Cependant je sentais que mon heure était proche, ma condition avait ses limites et je n’en avais jamais été aussi proche. Il n’y avait personne pour me sauver, je vivais reclus et aucun être sur terre n’était au courant ou n’avait eu vent d’informations quant à ma localisation. C’était un des bons cotés des territoires inconnus, si peu explorés il était difficile d’établir une cartographie précise des régions et des nombreuses richesses qu’elles avaient à offrir. J’attendais patiemment dans la souffrance, je perdais peu à peu mes sens. J’étais frigorifié en plein soleil, ma peau brulée ne dégageait plus aucune odeur, tout devenait flou autour de moi, les grains de sables ne m’irritaient plus, je ne parvenais plus à bouger et finalement, la douleur commençait à s’estomper.
L’ombre de la mort se rapprochait peu à peu de moi, prête à m’envelopper et me faire traverser la voie entre le monde des vivants et celui des morts… Ca y est, j’y étais ! Je ne sentais plus qu’elle, la délivrance, la fin d’une longue et pénible existence. Le visage de ma chère et tendre Lucy m’apparut alors, je voyais à peine mais j’avais le sentiment qu’elle me caressait le visage. J’aurais tant aimé lui prendre la main une dernière fois et lui dire à quel point je l’aimais, une chose que je n’avais jamais faite malgré toutes ces années passées ensemble. Elle était mon équilibre, la paix dans ma vie de guerrier… Et qu’avais-je fait ? J’avais tout gâché.

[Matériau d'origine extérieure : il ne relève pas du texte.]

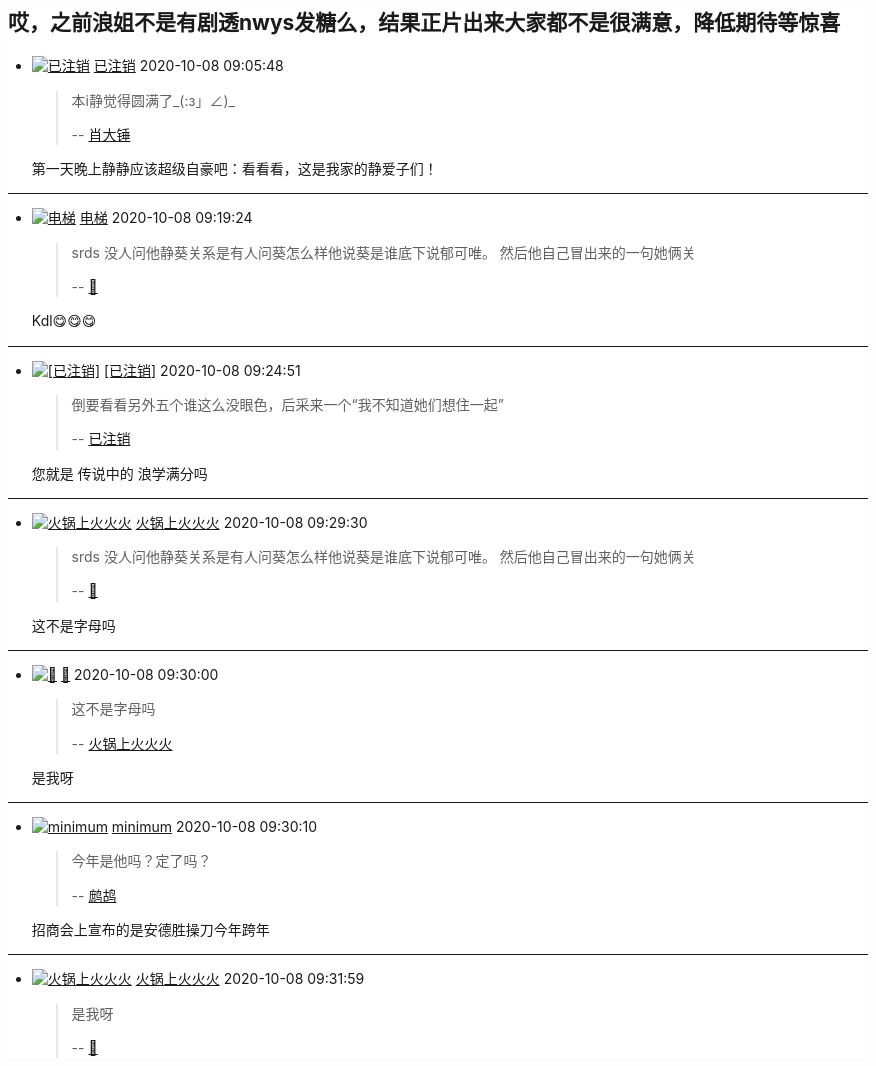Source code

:   哎，之前浪姐不是有剧透nwys发糖么，结果正片出来大家都不是很满意，降低期待等惊喜  
---
* [![已注销](https://img1.doubanio.com/icon/u187860590-7.jpg)](https://www.douban.com/people/187860590/)    [已注销](https://www.douban.com/people/187860590/)    2020-10-08 09:05:48  
  >本i静觉得圆满了_(:з」∠)_  
  >
  >-- [肖大锤](https://www.douban.com/people/222006344/)  
  
  第一天晚上静静应该超级自豪吧：看看看，这是我家的静爱子们！  
---
* [![电梯](https://img3.doubanio.com/icon/u189778042-1.jpg)](https://www.douban.com/people/189778042/)    [电梯](https://www.douban.com/people/189778042/)    2020-10-08 09:19:24  
  >srds 没人问他静葵关系是有人问葵怎么样他说葵是谁底下说郁可唯。 然后他自己冒出来的一句她俩关  
  >
  >-- [🍃](https://www.douban.com/people/207666387/)  
  
  Kdl😋😋😋  
---
* [![[已注销]](https://img1.doubanio.com/icon/user_normal.jpg)](https://www.douban.com/people/219008874/)    [[已注销]](https://www.douban.com/people/219008874/)    2020-10-08 09:24:51  
  >倒要看看另外五个谁这么没眼色，后采来一个“我不知道她们想住一起”  
  >
  >-- [已注销](https://www.douban.com/people/187860590/)  
  
  您就是 传说中的 浪学满分吗  
---
* [![火锅上火火火](https://img3.doubanio.com/icon/u175305256-1.jpg)](https://www.douban.com/people/175305256/)    [火锅上火火火](https://www.douban.com/people/175305256/)    2020-10-08 09:29:30  
  >srds 没人问他静葵关系是有人问葵怎么样他说葵是谁底下说郁可唯。 然后他自己冒出来的一句她俩关  
  >
  >-- [🍃](https://www.douban.com/people/207666387/)  
  
  这不是字母吗  
---
* [![🍃](https://img1.doubanio.com/icon/u207666387-7.jpg)](https://www.douban.com/people/207666387/)    [🍃](https://www.douban.com/people/207666387/)    2020-10-08 09:30:00  
  >这不是字母吗  
  >
  >-- [火锅上火火火](https://www.douban.com/people/175305256/)  
  
  是我呀  
---
* [![minimum](https://img3.doubanio.com/icon/u218236166-1.jpg)](https://www.douban.com/people/218236166/)    [minimum](https://www.douban.com/people/218236166/)    2020-10-08 09:30:10  
  >今年是他吗？定了吗？  
  >
  >-- [鹧鸪](https://www.douban.com/people/2968358/)  
  
  招商会上宣布的是安德胜操刀今年跨年  
---
* [![火锅上火火火](https://img3.doubanio.com/icon/u175305256-1.jpg)](https://www.douban.com/people/175305256/)    [火锅上火火火](https://www.douban.com/people/175305256/)    2020-10-08 09:31:59  
  >是我呀  
  >
  >-- [🍃](https://www.douban.com/people/207666387/)  
  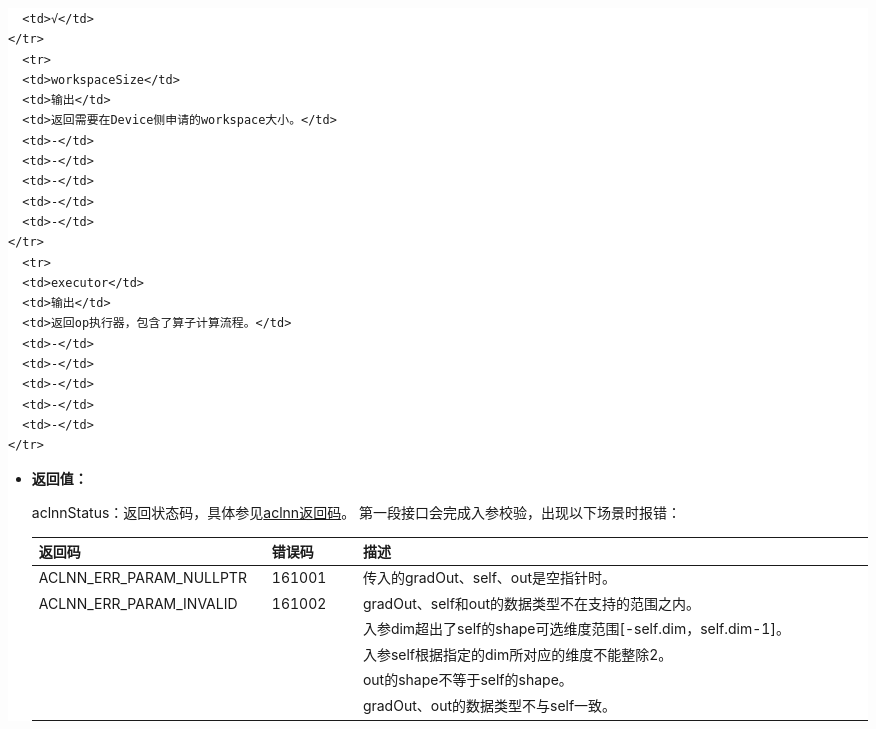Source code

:       <td>√</td>
    </tr>
      <tr>
      <td>workspaceSize</td>
      <td>输出</td>
      <td>返回需要在Device侧申请的workspace大小。</td>
      <td>-</td>
      <td>-</td>
      <td>-</td>
      <td>-</td>
      <td>-</td>
    </tr>
      <tr>
      <td>executor</td>
      <td>输出</td>
      <td>返回op执行器，包含了算子计算流程。</td>
      <td>-</td>
      <td>-</td>
      <td>-</td>
      <td>-</td>
      <td>-</td>
    </tr>
  </tbody>
  </table>
  


- **返回值：**

  aclnnStatus：返回状态码，具体参见[aclnn返回码](../../../docs/context/aclnn返回码.md)。
  第一段接口会完成入参校验，出现以下场景时报错：
  <table style="undefined;table-layout: fixed;width: 979px"><colgroup>
  <col style="width: 272px">
  <col style="width: 103px">
  <col style="width: 604px">
  </colgroup>
  <thead>
    <tr>
      <th>返回码</th>
      <th>错误码</th>
      <th>描述</th>
    </tr>
  </thead>
  <tbody>
    <tr>
      <td>ACLNN_ERR_PARAM_NULLPTR</td>
      <td>161001</td>
      <td>传入的gradOut、self、out是空指针时。</td>
    </tr>
    <tr>
      <td rowspan="8">ACLNN_ERR_PARAM_INVALID</td>
      <td rowspan="8">161002</td>
      <td>gradOut、self和out的数据类型不在支持的范围之内。</td>
    </tr>
    <tr>
      <td>入参dim超出了self的shape可选维度范围[-self.dim，self.dim-1]。</td>
    </tr>
    <tr>
      <td>入参self根据指定的dim所对应的维度不能整除2。</td>
    </tr>
      <tr>
      <td>out的shape不等于self的shape。</td>
    </tr>
      <tr>
      <td>gradOut、out的数据类型不与self一致。</td>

Ma dernière heure était venue, mon salut, enfin… Une dernière pensée me vint à l’esprit, les visages des plus grands combattants avec qui j’avais eu l’honneur de croiser le fer. Alliés ou ennemis qu’importe ils faisaient tous partis de ma légende. J’avais envie de sourire, je ne sais pas vraiment si mon corps réagirait encore à ma volonté mais j’en avais envie, j’étais presque heureux, du moins je le pensais.